Records provided:

*****

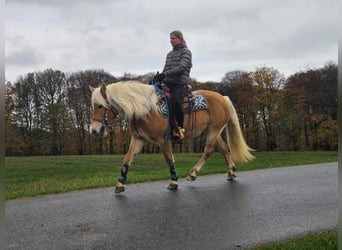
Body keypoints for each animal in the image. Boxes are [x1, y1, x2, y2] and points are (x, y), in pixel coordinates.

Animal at [88, 81, 254, 194]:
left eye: (100, 106)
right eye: (93, 106)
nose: (94, 130)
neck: (146, 110)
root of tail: (223, 98)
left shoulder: (163, 141)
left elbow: (169, 159)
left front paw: (174, 181)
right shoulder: (138, 140)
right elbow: (127, 159)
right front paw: (120, 184)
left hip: (214, 130)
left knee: (209, 150)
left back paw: (193, 173)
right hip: (213, 131)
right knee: (224, 149)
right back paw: (231, 172)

*****

Your output must match the records word for word, apart from the images, which are left out.

Response:
Body keypoints for each animal in the image. Boxes are [x1, y1, x2, y2] and points are (x, y), in pixel coordinates.

Animal at [88, 81, 254, 194]:
left eye: (100, 106)
right eye: (93, 106)
nose: (94, 130)
neck: (146, 110)
root of tail: (223, 98)
left shoulder: (163, 141)
left elbow: (169, 159)
left front paw: (174, 181)
right shoulder: (138, 140)
right elbow: (127, 159)
right front paw: (120, 184)
left hip: (214, 130)
left knee: (209, 150)
left back paw: (193, 173)
right hip: (213, 131)
right knee: (224, 149)
right back paw: (231, 172)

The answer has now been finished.